- [Data to process]

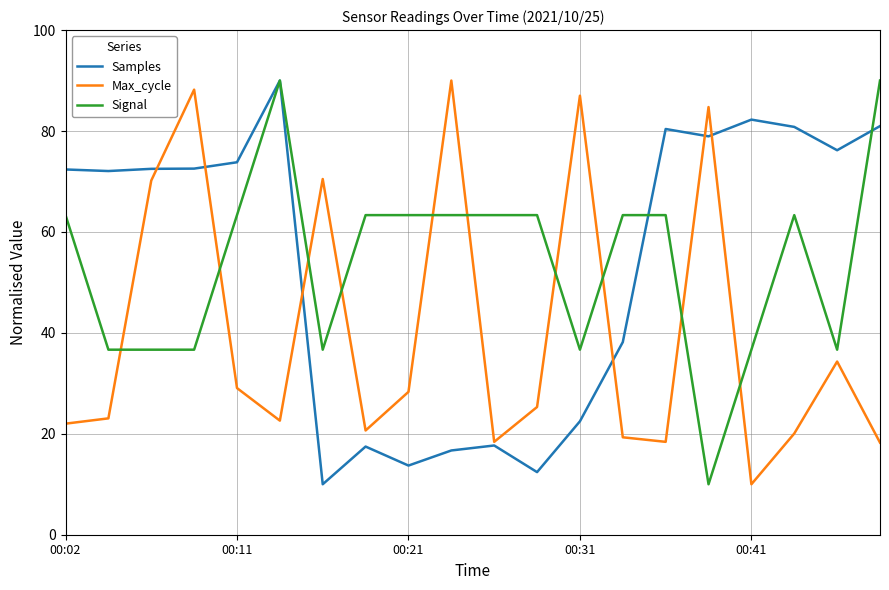

What is the maximum value for Max_cycle?

90.0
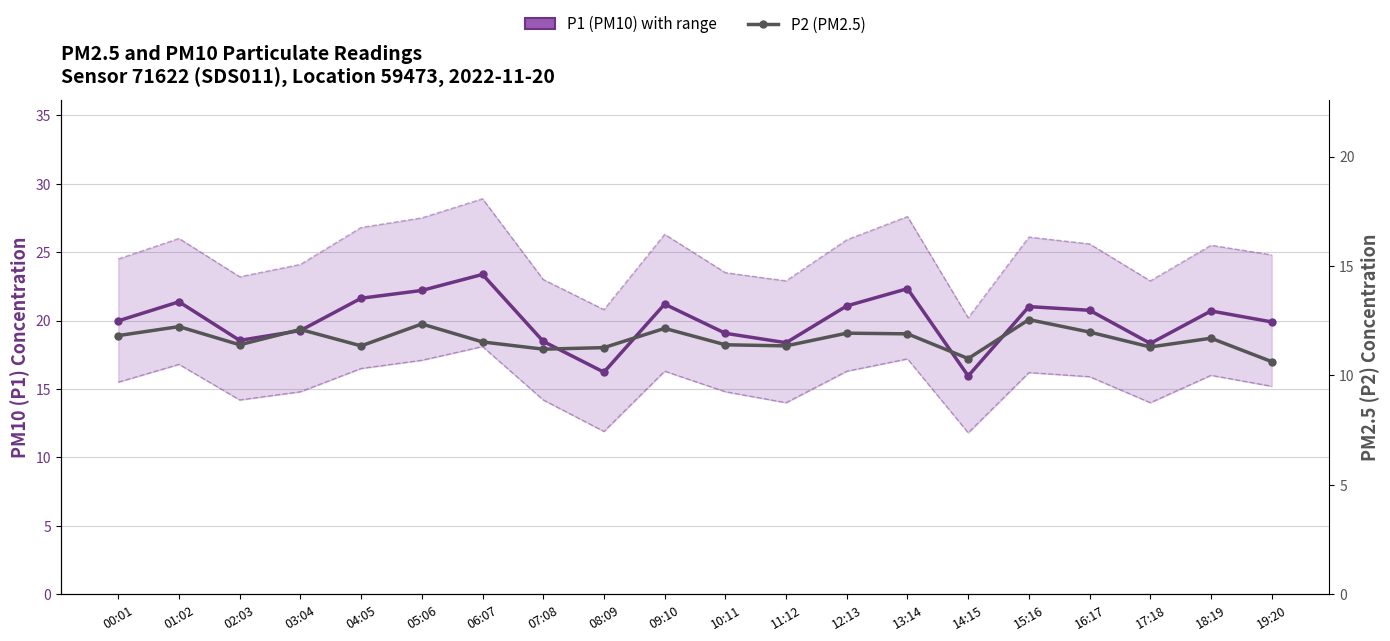

At which category does P1 (PM10) reach its first local valley?

02:03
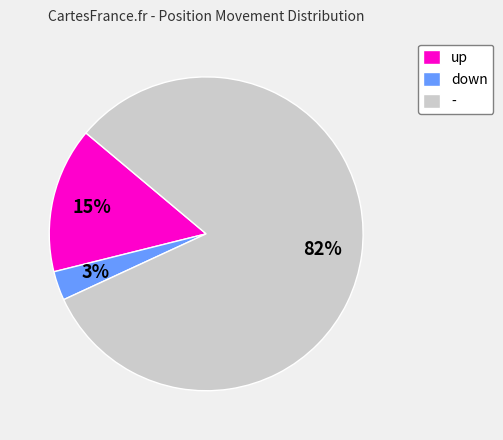

Is down the majority of the pie?

No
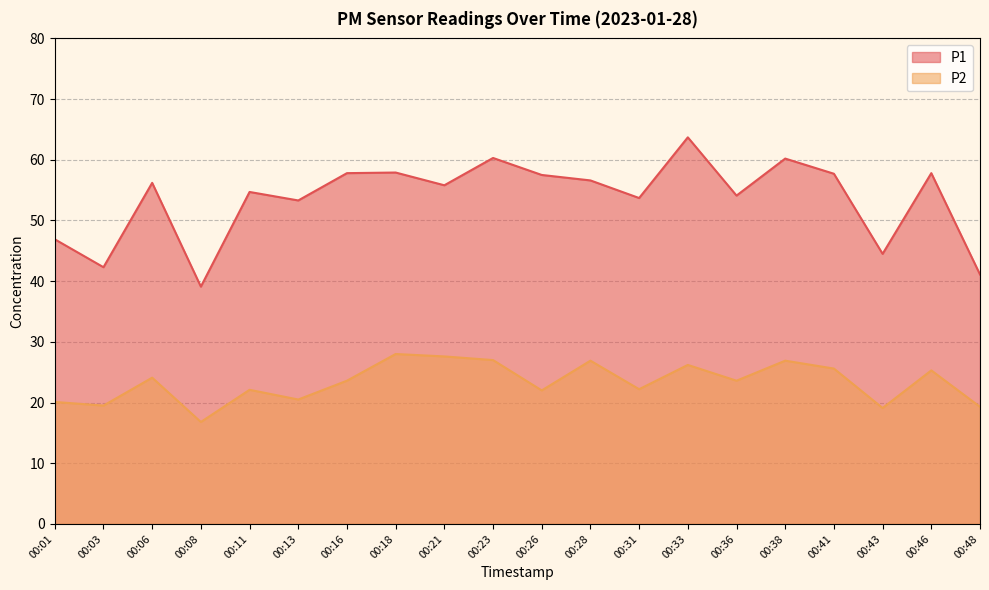

What are all the series names shown in the legend?

P1, P2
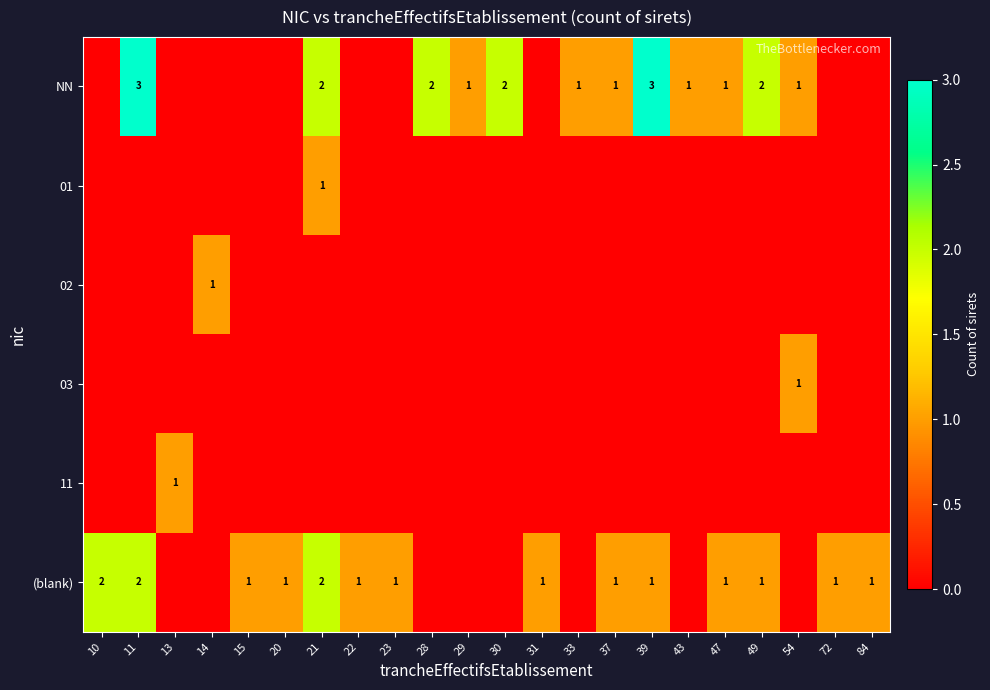

Is it true that NN equals 3 at 49?

False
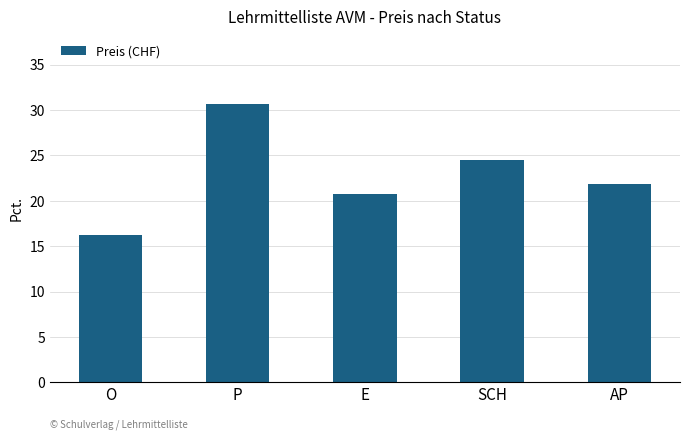

Where is the data nearest to the value 23?

AP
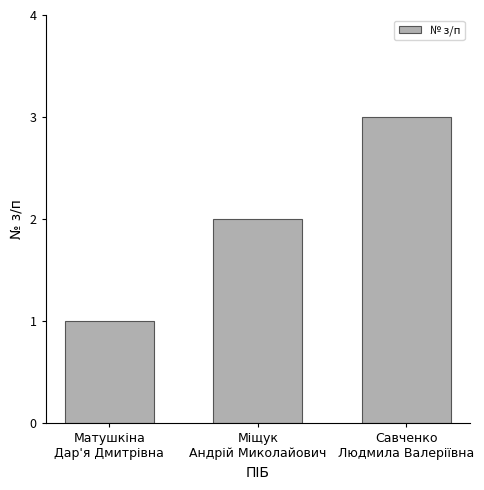

Rank the categories by value from lowest to highest.

Матушкіна
Дар'я Дмитрівна, Міщук
Андрій Миколайович, Савченко
Людмила Валеріївна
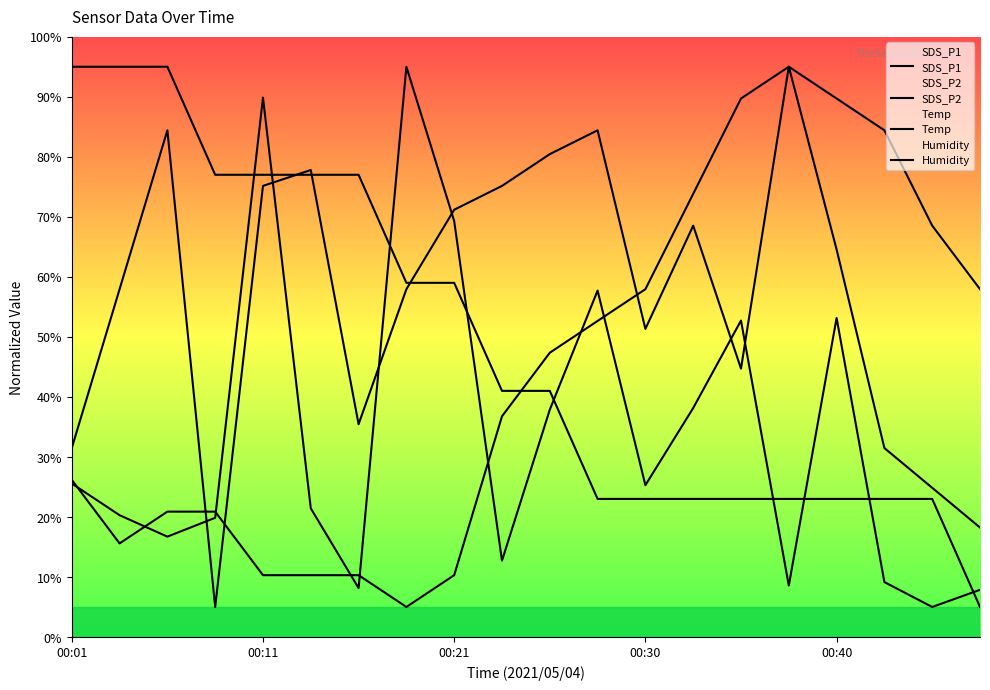

What is the total value across all series at 15?

221.6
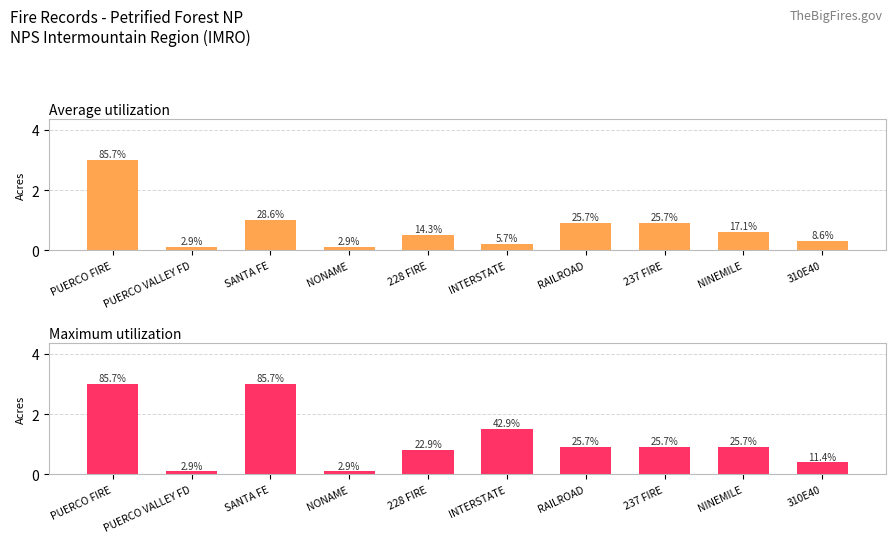

What are all the series names shown in the legend?

Average utilization, Maximum utilization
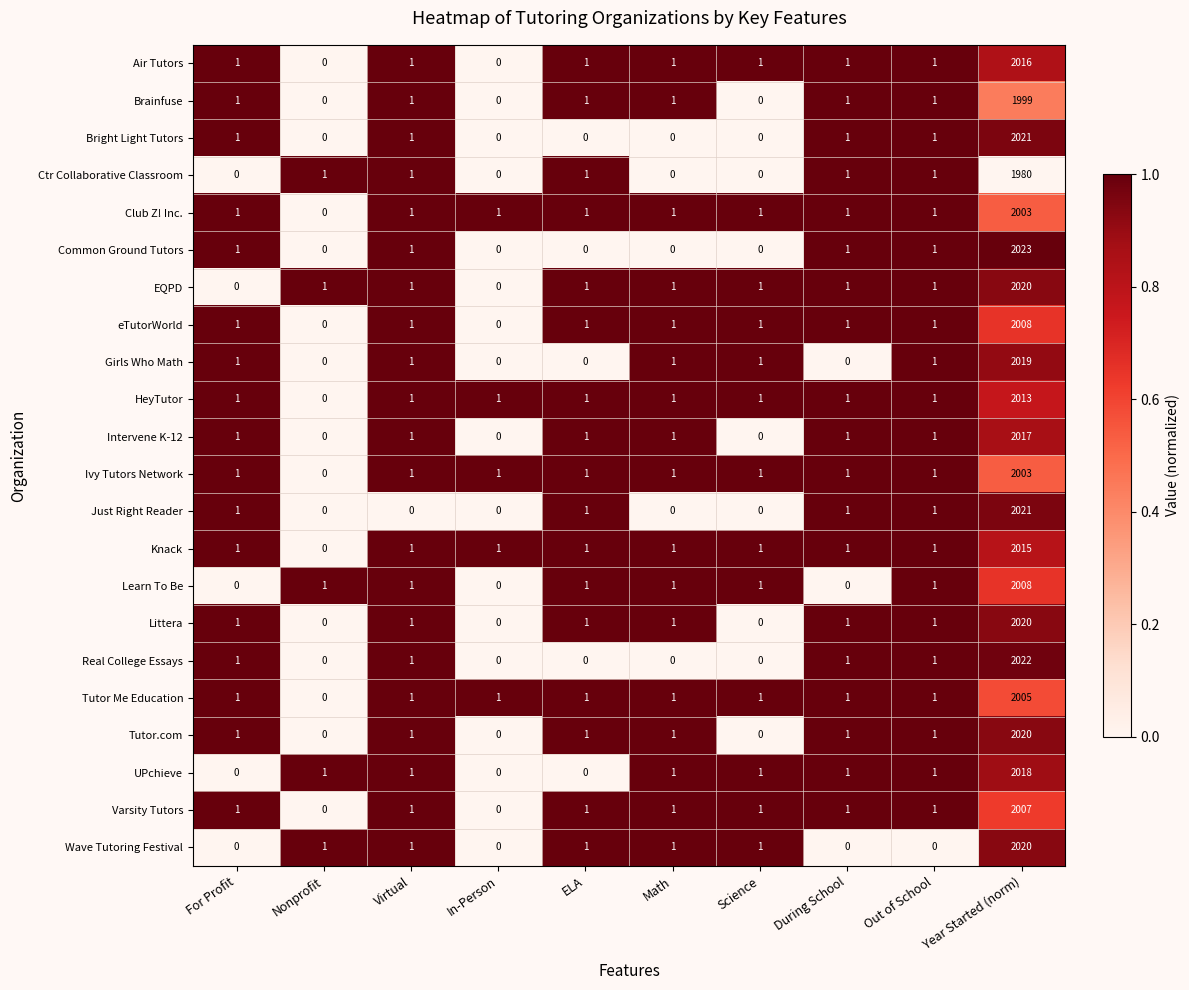

What is the total value across all series at For Profit?

17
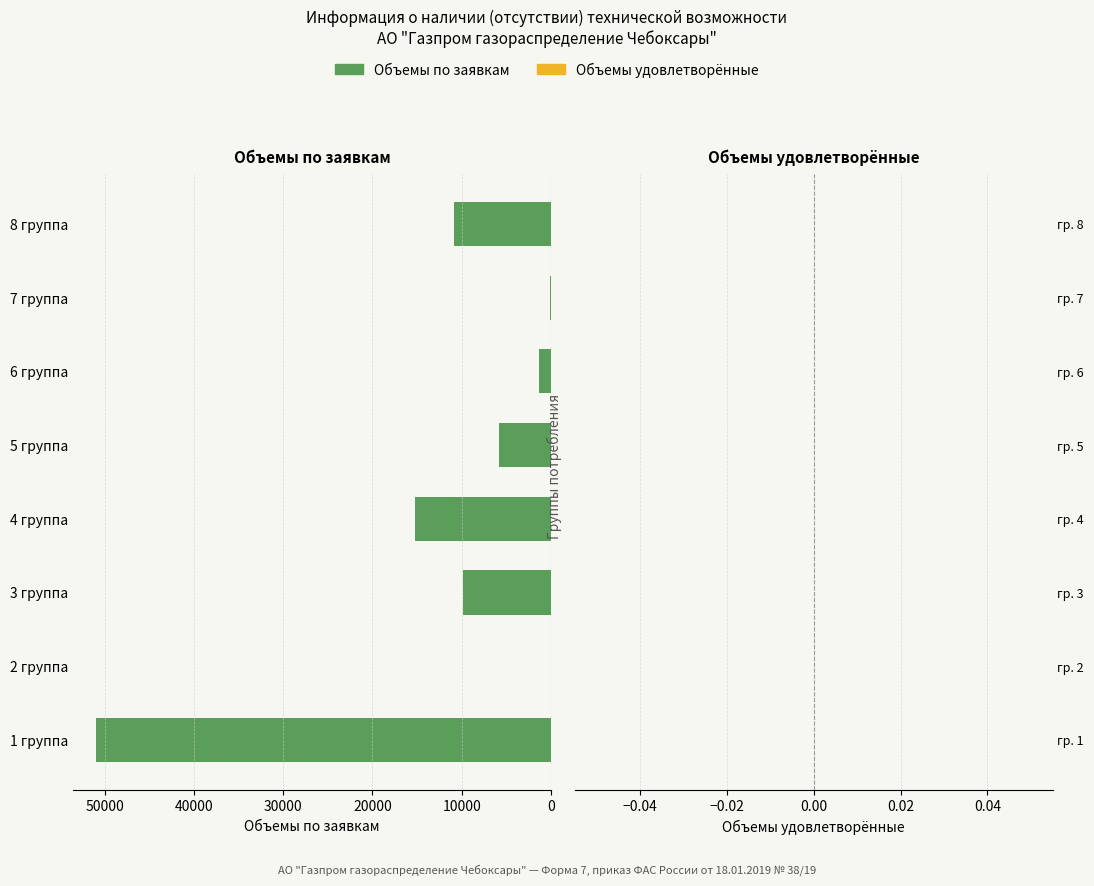

What is the sum of the values at 8 группа and 1 группа?

61882.5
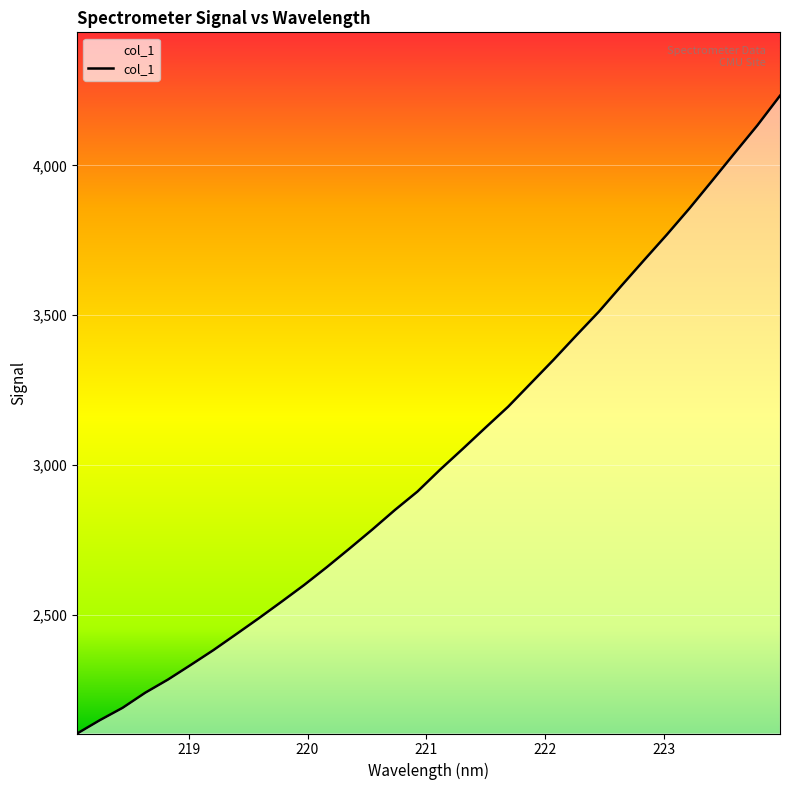

What is the difference between the maximum and minimum values?

2129.2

- [What is required] Format the records above as a Markdown table with the columns "No." and "Text", giving each nonblank line its own numbered row. Leave the pictures out.

- [Result for this task]
| No. | Text |
|---|---|
| 1 | What is the maximum value for Max_cycle? |
| 2 | 90.0 |
| 3 | At which category does P1 (PM10) reach its first local valley? |
| 4 | 02:03 |
| 5 | Is down the majority of the pie? |
| 6 | No |
| 7 | What are all the series names shown in the legend? |
| 8 | P1, P2 |
| 9 | Is it true that NN equals 3 at 49? |
| 10 | False |
| 11 | Where is the data nearest to the value 23? |
| 12 | AP |
| 13 | Rank the categories by value from lowest to highest. |
| 14 | Матушкіна |
| 15 | Дар'я Дмитрівна, Міщук |
| 16 | Андрій Миколайович, Савченко |
| 17 | Людмила Валеріївна |
| 18 | What is the total value across all series at 15? |
| 19 | 221.6 |
| 20 | What are all the series names shown in the legend? |
| 21 | Average utilization, Maximum utilization |
| 22 | What is the total value across all series at For Profit? |
| 23 | 17 |
| 24 | What is the sum of the values at 8 группа and 1 группа? |
| 25 | 61882.5 |
| 26 | What is the difference between the maximum and minimum values? |
| 27 | 2129.2 |